Chroniques de voyage – 1

2 mois et demi que je suis rentré d’Equateur, les nombreuses images faites ont en partie dormi dans les cartes mémoires. J’ai commencé à y jeter un Coups d’Oeil et à trier, le plus difficile.

Un voyage ne se résume pas à quelques dizaines de Giga Octets, c’est aussi de très bons souvenirs, des moins bons, des questions ou des remises en question.

Et justement, en voyage, je pense qu’on est suffisamment loin de son quotidien pour avoir un regard avec le décalage suffisant sur notre vie. Je ne vais pas vous assommer de théories sur la vie que j’ai ou que je devrais avoir, juste envie de vous faire partager des sentiments et sensations au fur et à mesure de ce périple de 1 mois en Equateur. J’ai retrouvé un petit carnet sur lequel j’ai écrit, à chaud ou presque des moments & anecdotes, rencontres & ressentis

Lundi 21 octobre, 4h du mat

Après une soirée sympathique et arrosée chez mes amis Jed et Didine, le réveil sonne mais ne me réveille pas. Il me délivre d’une nuit sans sommeil, avec des inquiétudes qui n’avaient pas lieu d’être : « Si la voiture démarre pas demain matin ? si je me réveille pas ? Et si mon billet n’était pas valable ? J’ai bien mon passeport ? » Du coup une 18ème vérification du passeport devient nécessaire.

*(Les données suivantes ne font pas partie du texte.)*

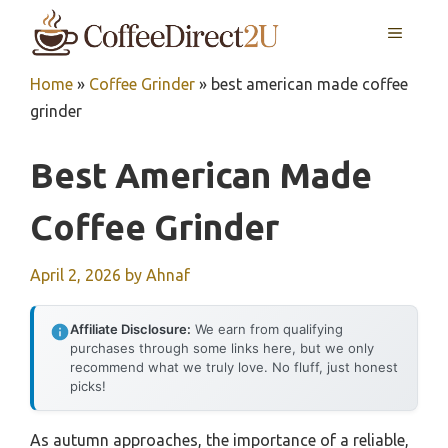
Skip
MENU
to
content
Home
»
Coffee Grinder
»
best american made coffee
grinder
Best American Made
Coffee Grinder
April 2, 2026
by
Ahnaf
Affiliate Disclosure:
We earn from qualifying
purchases through some links here, but we only
recommend what we truly love. No fluff, just honest
picks!
As autumn approaches, the importance of a reliable,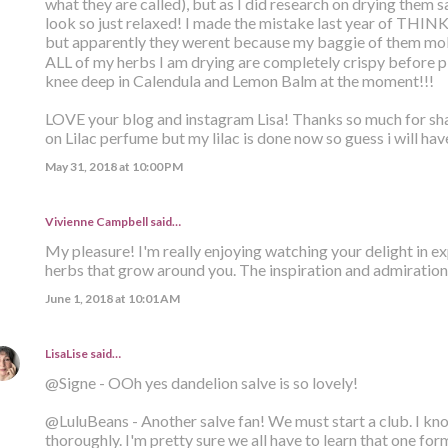
what they are called), but as I did research on drying them
look so just relaxed! I made the mistake last year of THI
but apparently they werent because my baggie of them mol
ALL of my herbs I am drying are completely crispy before p
knee deep in Calendula and Lemon Balm at the moment!!!
LOVE your blog and instagram Lisa! Thanks so much for sha
on Lilac perfume but my lilac is done now so guess i will have
May 31, 2018 at 10:00 PM
Vivienne Campbell
said…
My pleasure! I'm really enjoying watching your delight in e
herbs that grow around you. The inspiration and admiration 
June 1, 2018 at 10:01 AM
LisaLise
said…
@Signe - OOh yes dandelion salve is so lovely!
@LuluBeans - Another salve fan! We must start a club. I k
thoroughly. I'm pretty sure we all have to learn that one for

Bref, me voilà dans l’avion direction Madrid. Ca parle espagnol et j’entrave rien. Encore une idée brillante que d’aller me perdre dans un pays à l’autre bout du monde là où ils parlent exactement une langue que je ne comprends pas. Bon et puis à y être dans le bled, je m’y suis collé pour 4 semaines, sans remise de peine…

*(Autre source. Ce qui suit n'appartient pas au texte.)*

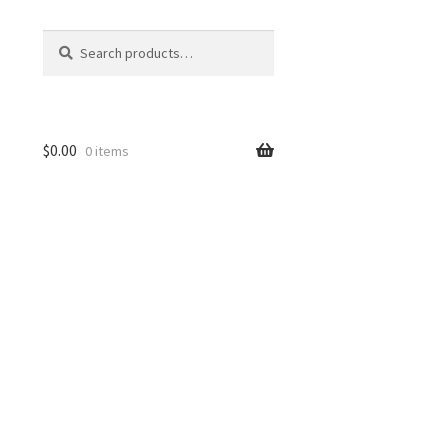
Search
Search
for:
$
0.00
0 items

Aéroport de Madrid, en transit

Aéroport de Madrid, en transit

17h de voyage plus tard, je pose le pied en terre inconnue, et ça c’est bon.

Le chauffeur de taxi me parle, évidemment, nous échangeons dans un anglais pour le moins « personnalisé » mais on échange. D’ailleurs sa conduite est très personnelle aussi, un mélange de pilotage, de cascade et de jeu de hasard. Intéressant mais à petite dose.  Le paysage défile vite, je plane un peu, fatigué, intrigué, content ? Oui content de vivre autre chose, loin de chez soi on a l’impression de vivre plus intensément.

Après avoir manqué 3 piétons, 2 chiens, un camion et un bus je descends du missile TOYOTA de 468589 km et récupère une chambre d’hôtel à Quito.  On me déconseille toutefois de sortir dans la rue à la nuit tombée. Ha bon, dommage, il fait nuit. Basique la piaule mais sympa, la douche brulante ou glacée. La suite du voyage me montrera que l’Equateur c’est comme la première douche, pas de demi teinte, pas de compromis, soit c’est dur, soit c’est dur, aussi.